Change takes place through communities planting trees, maintaining public spaces and cultural heritage sites and through neighbourhood watch volunteers who patrol their communities. Change can happen every day through parents becoming more involved in their schools, charities and churches. Real change takes the form of a cleaner safer street, thanks to those who live there by not waiting on the government but rather rolling up their sleeves and taking responsibility themselves. Change takes place through AfriForum’s 173 or more branches which fill thousands of potholes, paint road signs, cut grass, pick up litter and clean up rivers, cemeteries and heritage sites. Change is driven by those active, unselfish members of a community who help their neighbours and who make sure that the right values prevail in their own homes. Real tangible change, therefore, has its origins at home, through simple things such as a father teaching his son about their family history, or a mother reading a classic book about folk heroes from their culture to her children.

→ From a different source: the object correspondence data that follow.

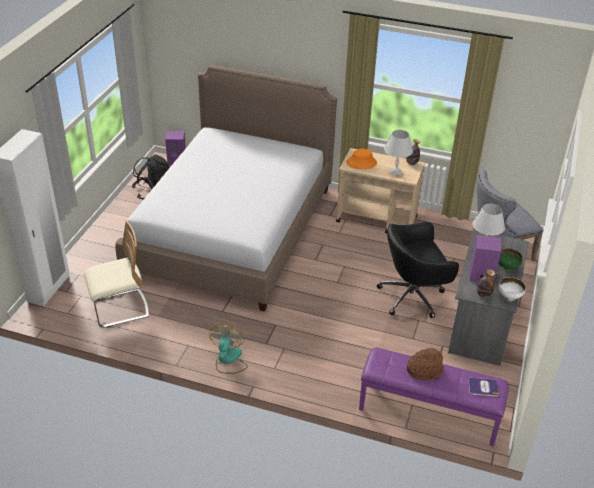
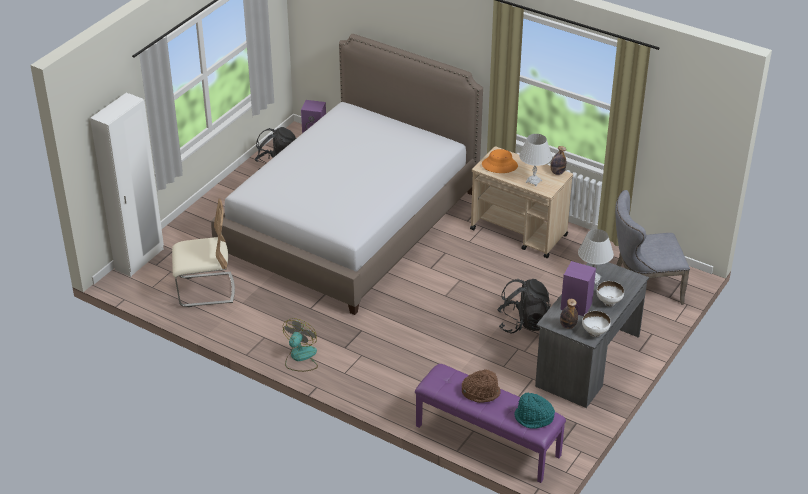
camera: 15 degrees right, 0 degrees up
(413, 296) = (523, 323): black office chair -> black backpack
(483, 387) = (534, 418): book -> turquoise hat
(507, 267) = (609, 302): green bowl -> white bowl

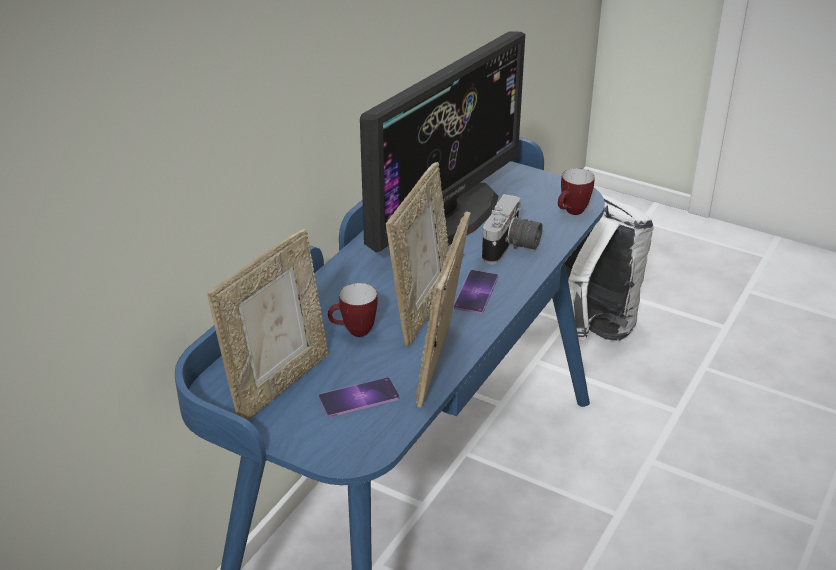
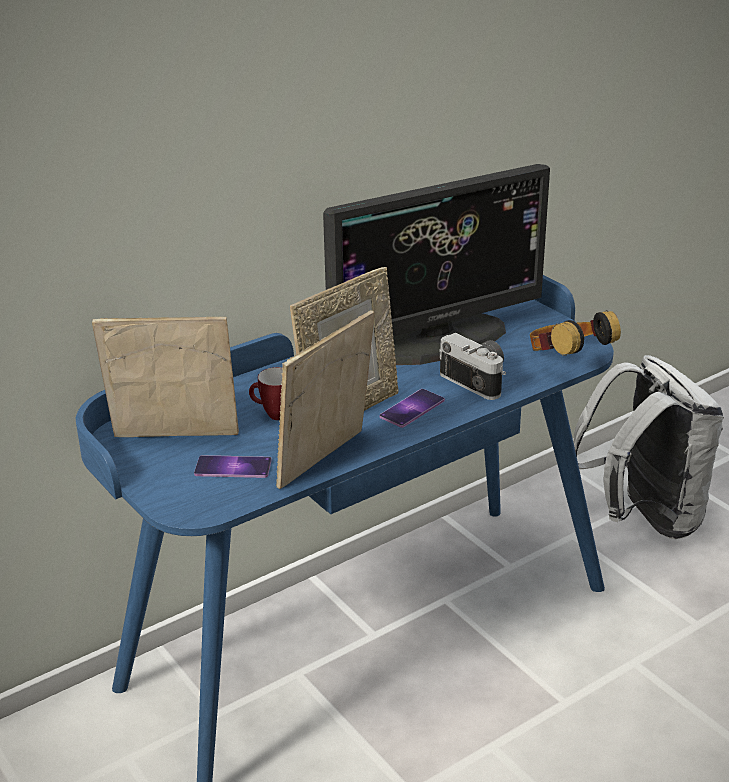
camera: 25 degrees right, 5 degrees down
(278, 384) = (175, 440): picture frame -> picture frame turned 150 degrees counterclockwise
(512, 248) = (479, 379): camera -> camera turned 90 degrees counterclockwise
(572, 213) = (567, 362): mug -> headphones

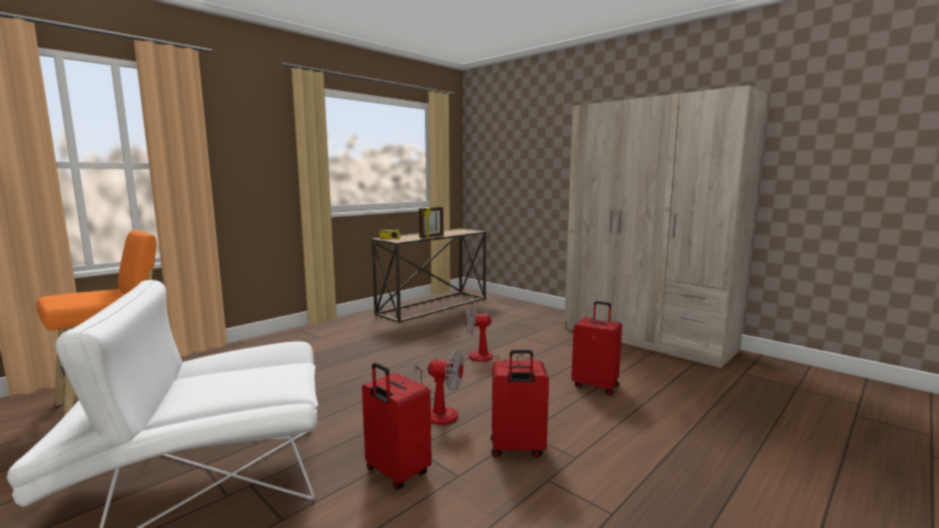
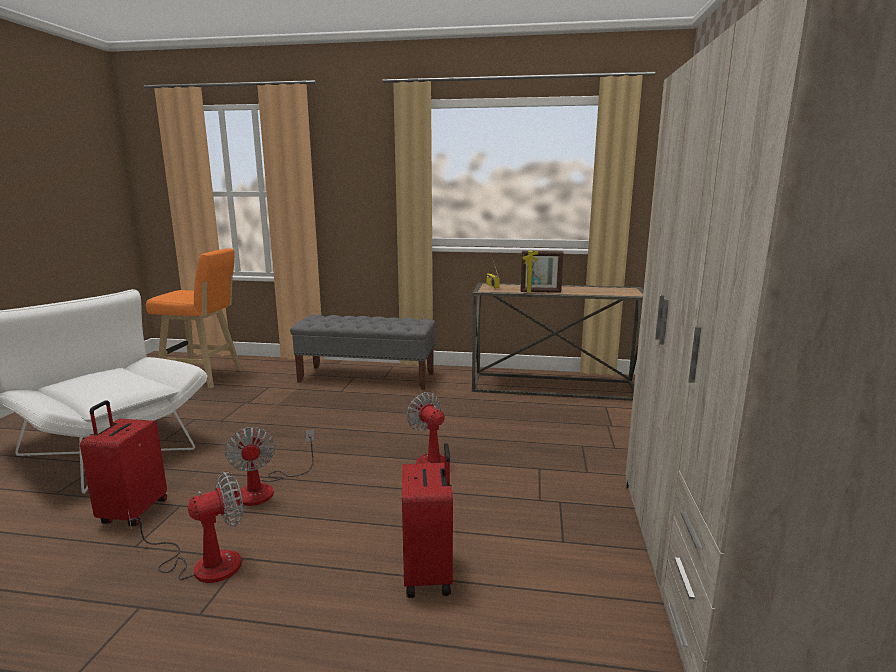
camera: 55 degrees right, 5 degrees up
(303, 341) = (367, 377): none -> grey bench
(517, 449) = (203, 563): red suitcase -> fan

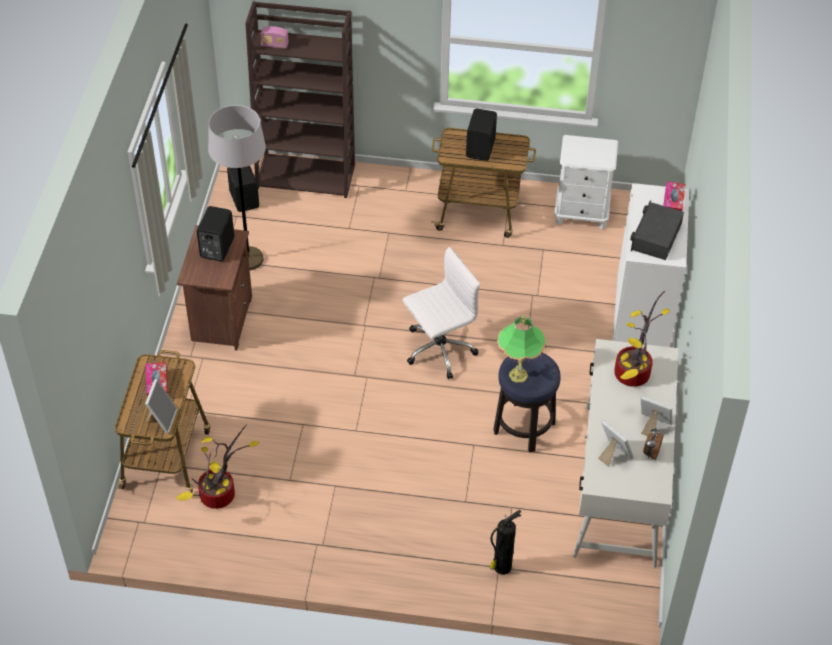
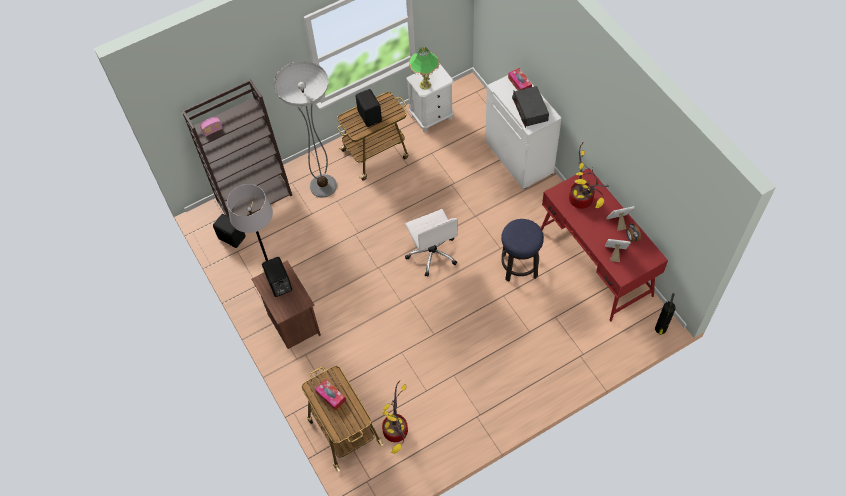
camera: 35 degrees left, 10 degrees up
(162, 419) = (355, 415): picture frame -> none
(388, 209) = (323, 186): none -> floor lamp
(438, 350) = (432, 253): white office chair -> white office chair turned 135 degrees clockwise
(501, 568) = (582, 355): fire extinguisher -> fire extinguisher (660, 329)
(518, 375) = (519, 242): table lamp -> table lamp (425, 85)
(619, 484) = (595, 263): white desk -> red desk

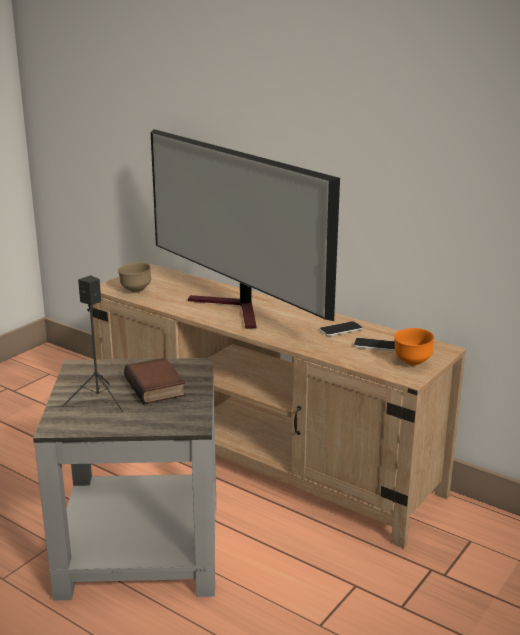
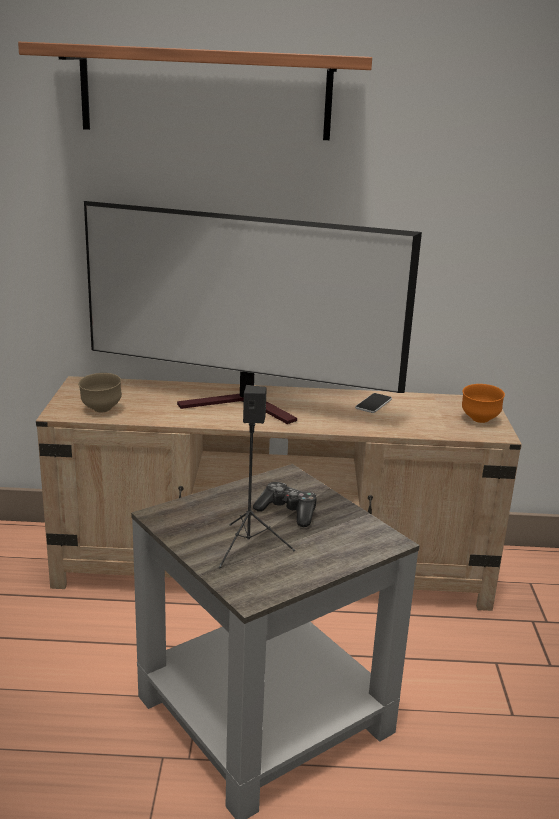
camera: 35 degrees left, 0 degrees up
(157, 387) = (287, 512): book -> game controller
(239, 48) = (206, 92): none -> shelf
(375, 345) = (426, 411): phone -> none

From these humble beginnings, the more responsibilities families, and by extension communities themselves, take back and take on, the more state-proof, and ultimately “election-proof,” they will gradually become – state-proof in the sense that the failures and even malicious policies of the state affect these communities less and less; and “election-proof” in the sense that elections with undesirable results threaten those communities’ future to a much lesser degree.

Striving towards this resilience against disappointing election results, does not mean that elections are not important and should be written off. Pericles, the ancient Greek politician and general said, “Just because you do not take an interest in politics doesn’t mean politics won’t take an interest in you”. Election outcomes will have a significant impact on our lives for the foreseeable future. Therefore, vote when you get the chance, for parties and politicians that create growing spaces for families and communities that want to claim an increasing degree of responsibility back from the state and thereby take their future into their own hands.

The truth is that there is indeed life after elections and power beyond the voting booth. The power for communities to start taking their future back into their own hands is there for the taking. You just need to be willing to roll up your sleeves, organise and get to work. The Afrikaners of southern Africa found the worn-out tools to fix, maintain and improve their communities in the gutter. They simply picked them back up and got to work.